De modo que no lo pensé más y el domingo por la mañana envié un telegrama a Akeley en el que le decía que le encontraría en Brattleboro el miércoles siguiente —el 12 de septiembre— si no tenía nada que objetar a aquella fecha. Sólo en una cosa no seguí sus indicaciones: en la elección del tren. Con franqueza, no me agradaba nada la idea de llegar bien entrada la noche a aquella encantada región de Vermont, así que, en lugar de ir en el tren que Akeley sugería, telefoneé a la estación e hice otra combinación Levantándome temprano y cogiendo el tren de las 8,07 con destino a Boston, podía tomar el de las 9,25 que llegaba a Greenfield a las 12,22. Este conectaba exactamente con un tren que llegaba a Brattleboro a la 1,08 de la tarde… hora a todas luces infinitamente mejor que las 10,01 de la noche para encontrar a Akeley y viajar con él por aquella comarca abigarrada de cumbres montañosas y encubridora de tantos secretos.
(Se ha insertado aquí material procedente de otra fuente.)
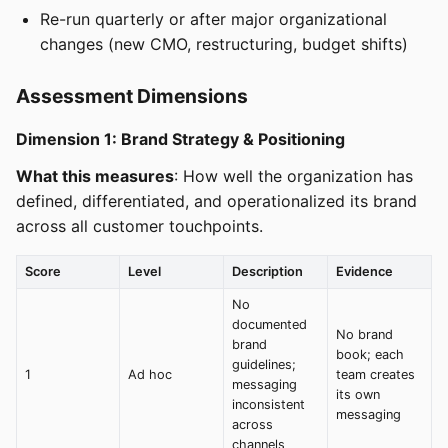
Re-run quarterly or after major organizational
changes (new CMO, restructuring, budget shifts)
Assessment Dimensions
Dimension 1: Brand Strategy & Positioning
What this measures
: How well the organization has
defined, differentiated, and operationalized its brand
across all customer touchpoints.
Score
Level
Description
Evidence
No
documented
No brand
brand
book; each
guidelines;
1
Ad hoc
team creates
messaging
its own
inconsistent
messaging
across
channels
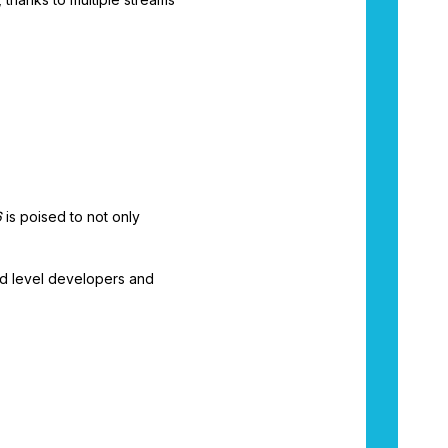
6
is poised to not only
d level developers and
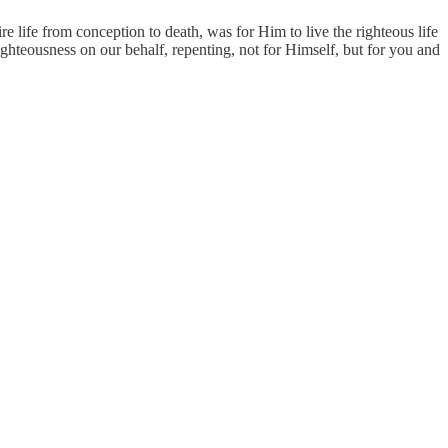
 life from conception to death, was for Him to live the righteous life
ighteousness on our behalf, repenting, not for Himself, but for you and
Le comuniqué mi combinación en el telegrama, y me alegró saber en la respuesta que me envió aquella misma noche que estaba de acuerdo con mis planes. Su telegrama decía así:

COMBINACIÓN SATISFACTORIA. LE ESPERARÉ TREN UNA OCHO MIÉRCOLES. NO OLVIDE GRABACIÓN CARTAS Y FOTOGRAFÍAS. TRANQUILÍCESE HASTA ESE DÍA… ESPERE GRANDES REVELACIONES.

AKELEY

La llegada a mis manos de este mensaje, respuesta directa del que envié a Akeley y que por fuerza tenía que haber sido llevado a su casa desde la estación de Townshend, bien por un funcionario de telégrafos o a través del hilo telefónico reparado, borró cualquier duda subconsciente que pudiera albergar acerca de la autoría de tan sorprendente carta. Experimenté una gran sensación de alivio, desde luego infinitamente mayor de la que podía esperar por entonces, pues mis dudas no se habían desvanecido del todo sino que estaban profundamente soterradas. Pero aquella noche dormí a pierna suelta y hasta bien entrada la mañana, y durante los dos días siguientes me dediqué afanosamente a hacer los preparativos del viaje.